▶ Prompt: Can you retype every record below exactly as written?

▶ Listed records:
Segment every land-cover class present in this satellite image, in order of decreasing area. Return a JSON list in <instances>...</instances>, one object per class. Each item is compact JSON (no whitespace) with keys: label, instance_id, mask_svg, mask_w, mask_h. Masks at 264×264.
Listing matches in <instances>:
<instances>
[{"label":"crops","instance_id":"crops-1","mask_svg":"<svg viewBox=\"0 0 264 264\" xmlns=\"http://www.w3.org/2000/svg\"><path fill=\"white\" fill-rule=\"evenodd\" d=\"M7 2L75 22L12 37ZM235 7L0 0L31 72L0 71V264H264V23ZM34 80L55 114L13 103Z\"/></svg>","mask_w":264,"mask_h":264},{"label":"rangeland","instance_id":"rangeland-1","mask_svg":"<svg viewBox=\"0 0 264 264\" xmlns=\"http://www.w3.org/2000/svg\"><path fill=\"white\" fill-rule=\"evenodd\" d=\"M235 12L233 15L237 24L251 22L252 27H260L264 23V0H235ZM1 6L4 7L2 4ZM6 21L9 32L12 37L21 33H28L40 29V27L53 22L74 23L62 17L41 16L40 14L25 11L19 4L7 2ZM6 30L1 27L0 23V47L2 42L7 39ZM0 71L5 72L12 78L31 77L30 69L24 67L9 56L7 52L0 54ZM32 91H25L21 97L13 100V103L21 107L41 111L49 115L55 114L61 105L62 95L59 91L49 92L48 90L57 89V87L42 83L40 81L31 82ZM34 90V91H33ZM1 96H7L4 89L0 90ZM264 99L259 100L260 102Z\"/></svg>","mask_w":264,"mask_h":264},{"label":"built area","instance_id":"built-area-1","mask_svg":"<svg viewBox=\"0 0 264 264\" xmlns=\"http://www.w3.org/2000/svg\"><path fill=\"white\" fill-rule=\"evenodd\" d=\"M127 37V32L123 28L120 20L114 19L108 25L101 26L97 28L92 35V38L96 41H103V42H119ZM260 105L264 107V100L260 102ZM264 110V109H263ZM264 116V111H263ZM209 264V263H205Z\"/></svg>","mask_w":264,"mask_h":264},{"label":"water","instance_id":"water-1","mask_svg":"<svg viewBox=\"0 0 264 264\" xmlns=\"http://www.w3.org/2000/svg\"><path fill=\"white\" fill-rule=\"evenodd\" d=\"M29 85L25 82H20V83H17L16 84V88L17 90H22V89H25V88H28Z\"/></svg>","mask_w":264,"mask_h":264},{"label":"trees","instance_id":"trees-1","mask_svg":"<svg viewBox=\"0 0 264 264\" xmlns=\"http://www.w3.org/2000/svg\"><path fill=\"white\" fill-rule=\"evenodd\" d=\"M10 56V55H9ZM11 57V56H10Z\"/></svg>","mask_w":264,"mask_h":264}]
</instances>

▶ The completed task:
Segment every land-cover class present in this satellite image, in order of decreasing area. Return a JSON list in <instances>...</instances>, one object per class. Each item is compact JSON (no whitespace) with keys: label, instance_id, mask_svg, mask_w, mask_h. Masks at 264×264.
Listing matches in <instances>:
<instances>
[{"label":"crops","instance_id":"crops-1","mask_svg":"<svg viewBox=\"0 0 264 264\" xmlns=\"http://www.w3.org/2000/svg\"><path fill=\"white\" fill-rule=\"evenodd\" d=\"M7 2L75 22L12 37ZM235 7L0 0L31 72L0 71V264H264V23ZM34 80L55 114L13 103Z\"/></svg>","mask_w":264,"mask_h":264},{"label":"rangeland","instance_id":"rangeland-1","mask_svg":"<svg viewBox=\"0 0 264 264\" xmlns=\"http://www.w3.org/2000/svg\"><path fill=\"white\" fill-rule=\"evenodd\" d=\"M235 12L233 15L237 24L251 22L252 27H260L264 23V0H235ZM1 6L4 7L2 4ZM6 21L9 32L12 37L21 33H28L40 29V27L53 22L74 23L62 17L41 16L40 14L25 11L19 4L7 2ZM6 30L1 27L0 23V47L2 42L7 39ZM0 71L5 72L12 78L31 77L30 69L24 67L9 56L7 52L0 54ZM32 91H25L21 97L13 100V103L21 107L41 111L49 115L55 114L61 105L62 95L59 91L49 92L48 90L57 89V87L42 83L40 81L31 82ZM34 90V91H33ZM1 96H7L4 89L0 90ZM264 99L259 100L260 102Z\"/></svg>","mask_w":264,"mask_h":264},{"label":"built area","instance_id":"built-area-1","mask_svg":"<svg viewBox=\"0 0 264 264\" xmlns=\"http://www.w3.org/2000/svg\"><path fill=\"white\" fill-rule=\"evenodd\" d=\"M127 37V32L123 28L120 20L114 19L108 25L101 26L97 28L92 35V38L96 41H103V42H119ZM260 105L264 107V100L260 102ZM264 110V109H263ZM264 116V111H263ZM209 264V263H205Z\"/></svg>","mask_w":264,"mask_h":264},{"label":"water","instance_id":"water-1","mask_svg":"<svg viewBox=\"0 0 264 264\" xmlns=\"http://www.w3.org/2000/svg\"><path fill=\"white\" fill-rule=\"evenodd\" d=\"M29 85L25 82H20V83H17L16 84V88L17 90H22V89H25V88H28Z\"/></svg>","mask_w":264,"mask_h":264},{"label":"trees","instance_id":"trees-1","mask_svg":"<svg viewBox=\"0 0 264 264\" xmlns=\"http://www.w3.org/2000/svg\"><path fill=\"white\" fill-rule=\"evenodd\" d=\"M10 56V55H9ZM11 57V56H10Z\"/></svg>","mask_w":264,"mask_h":264}]
</instances>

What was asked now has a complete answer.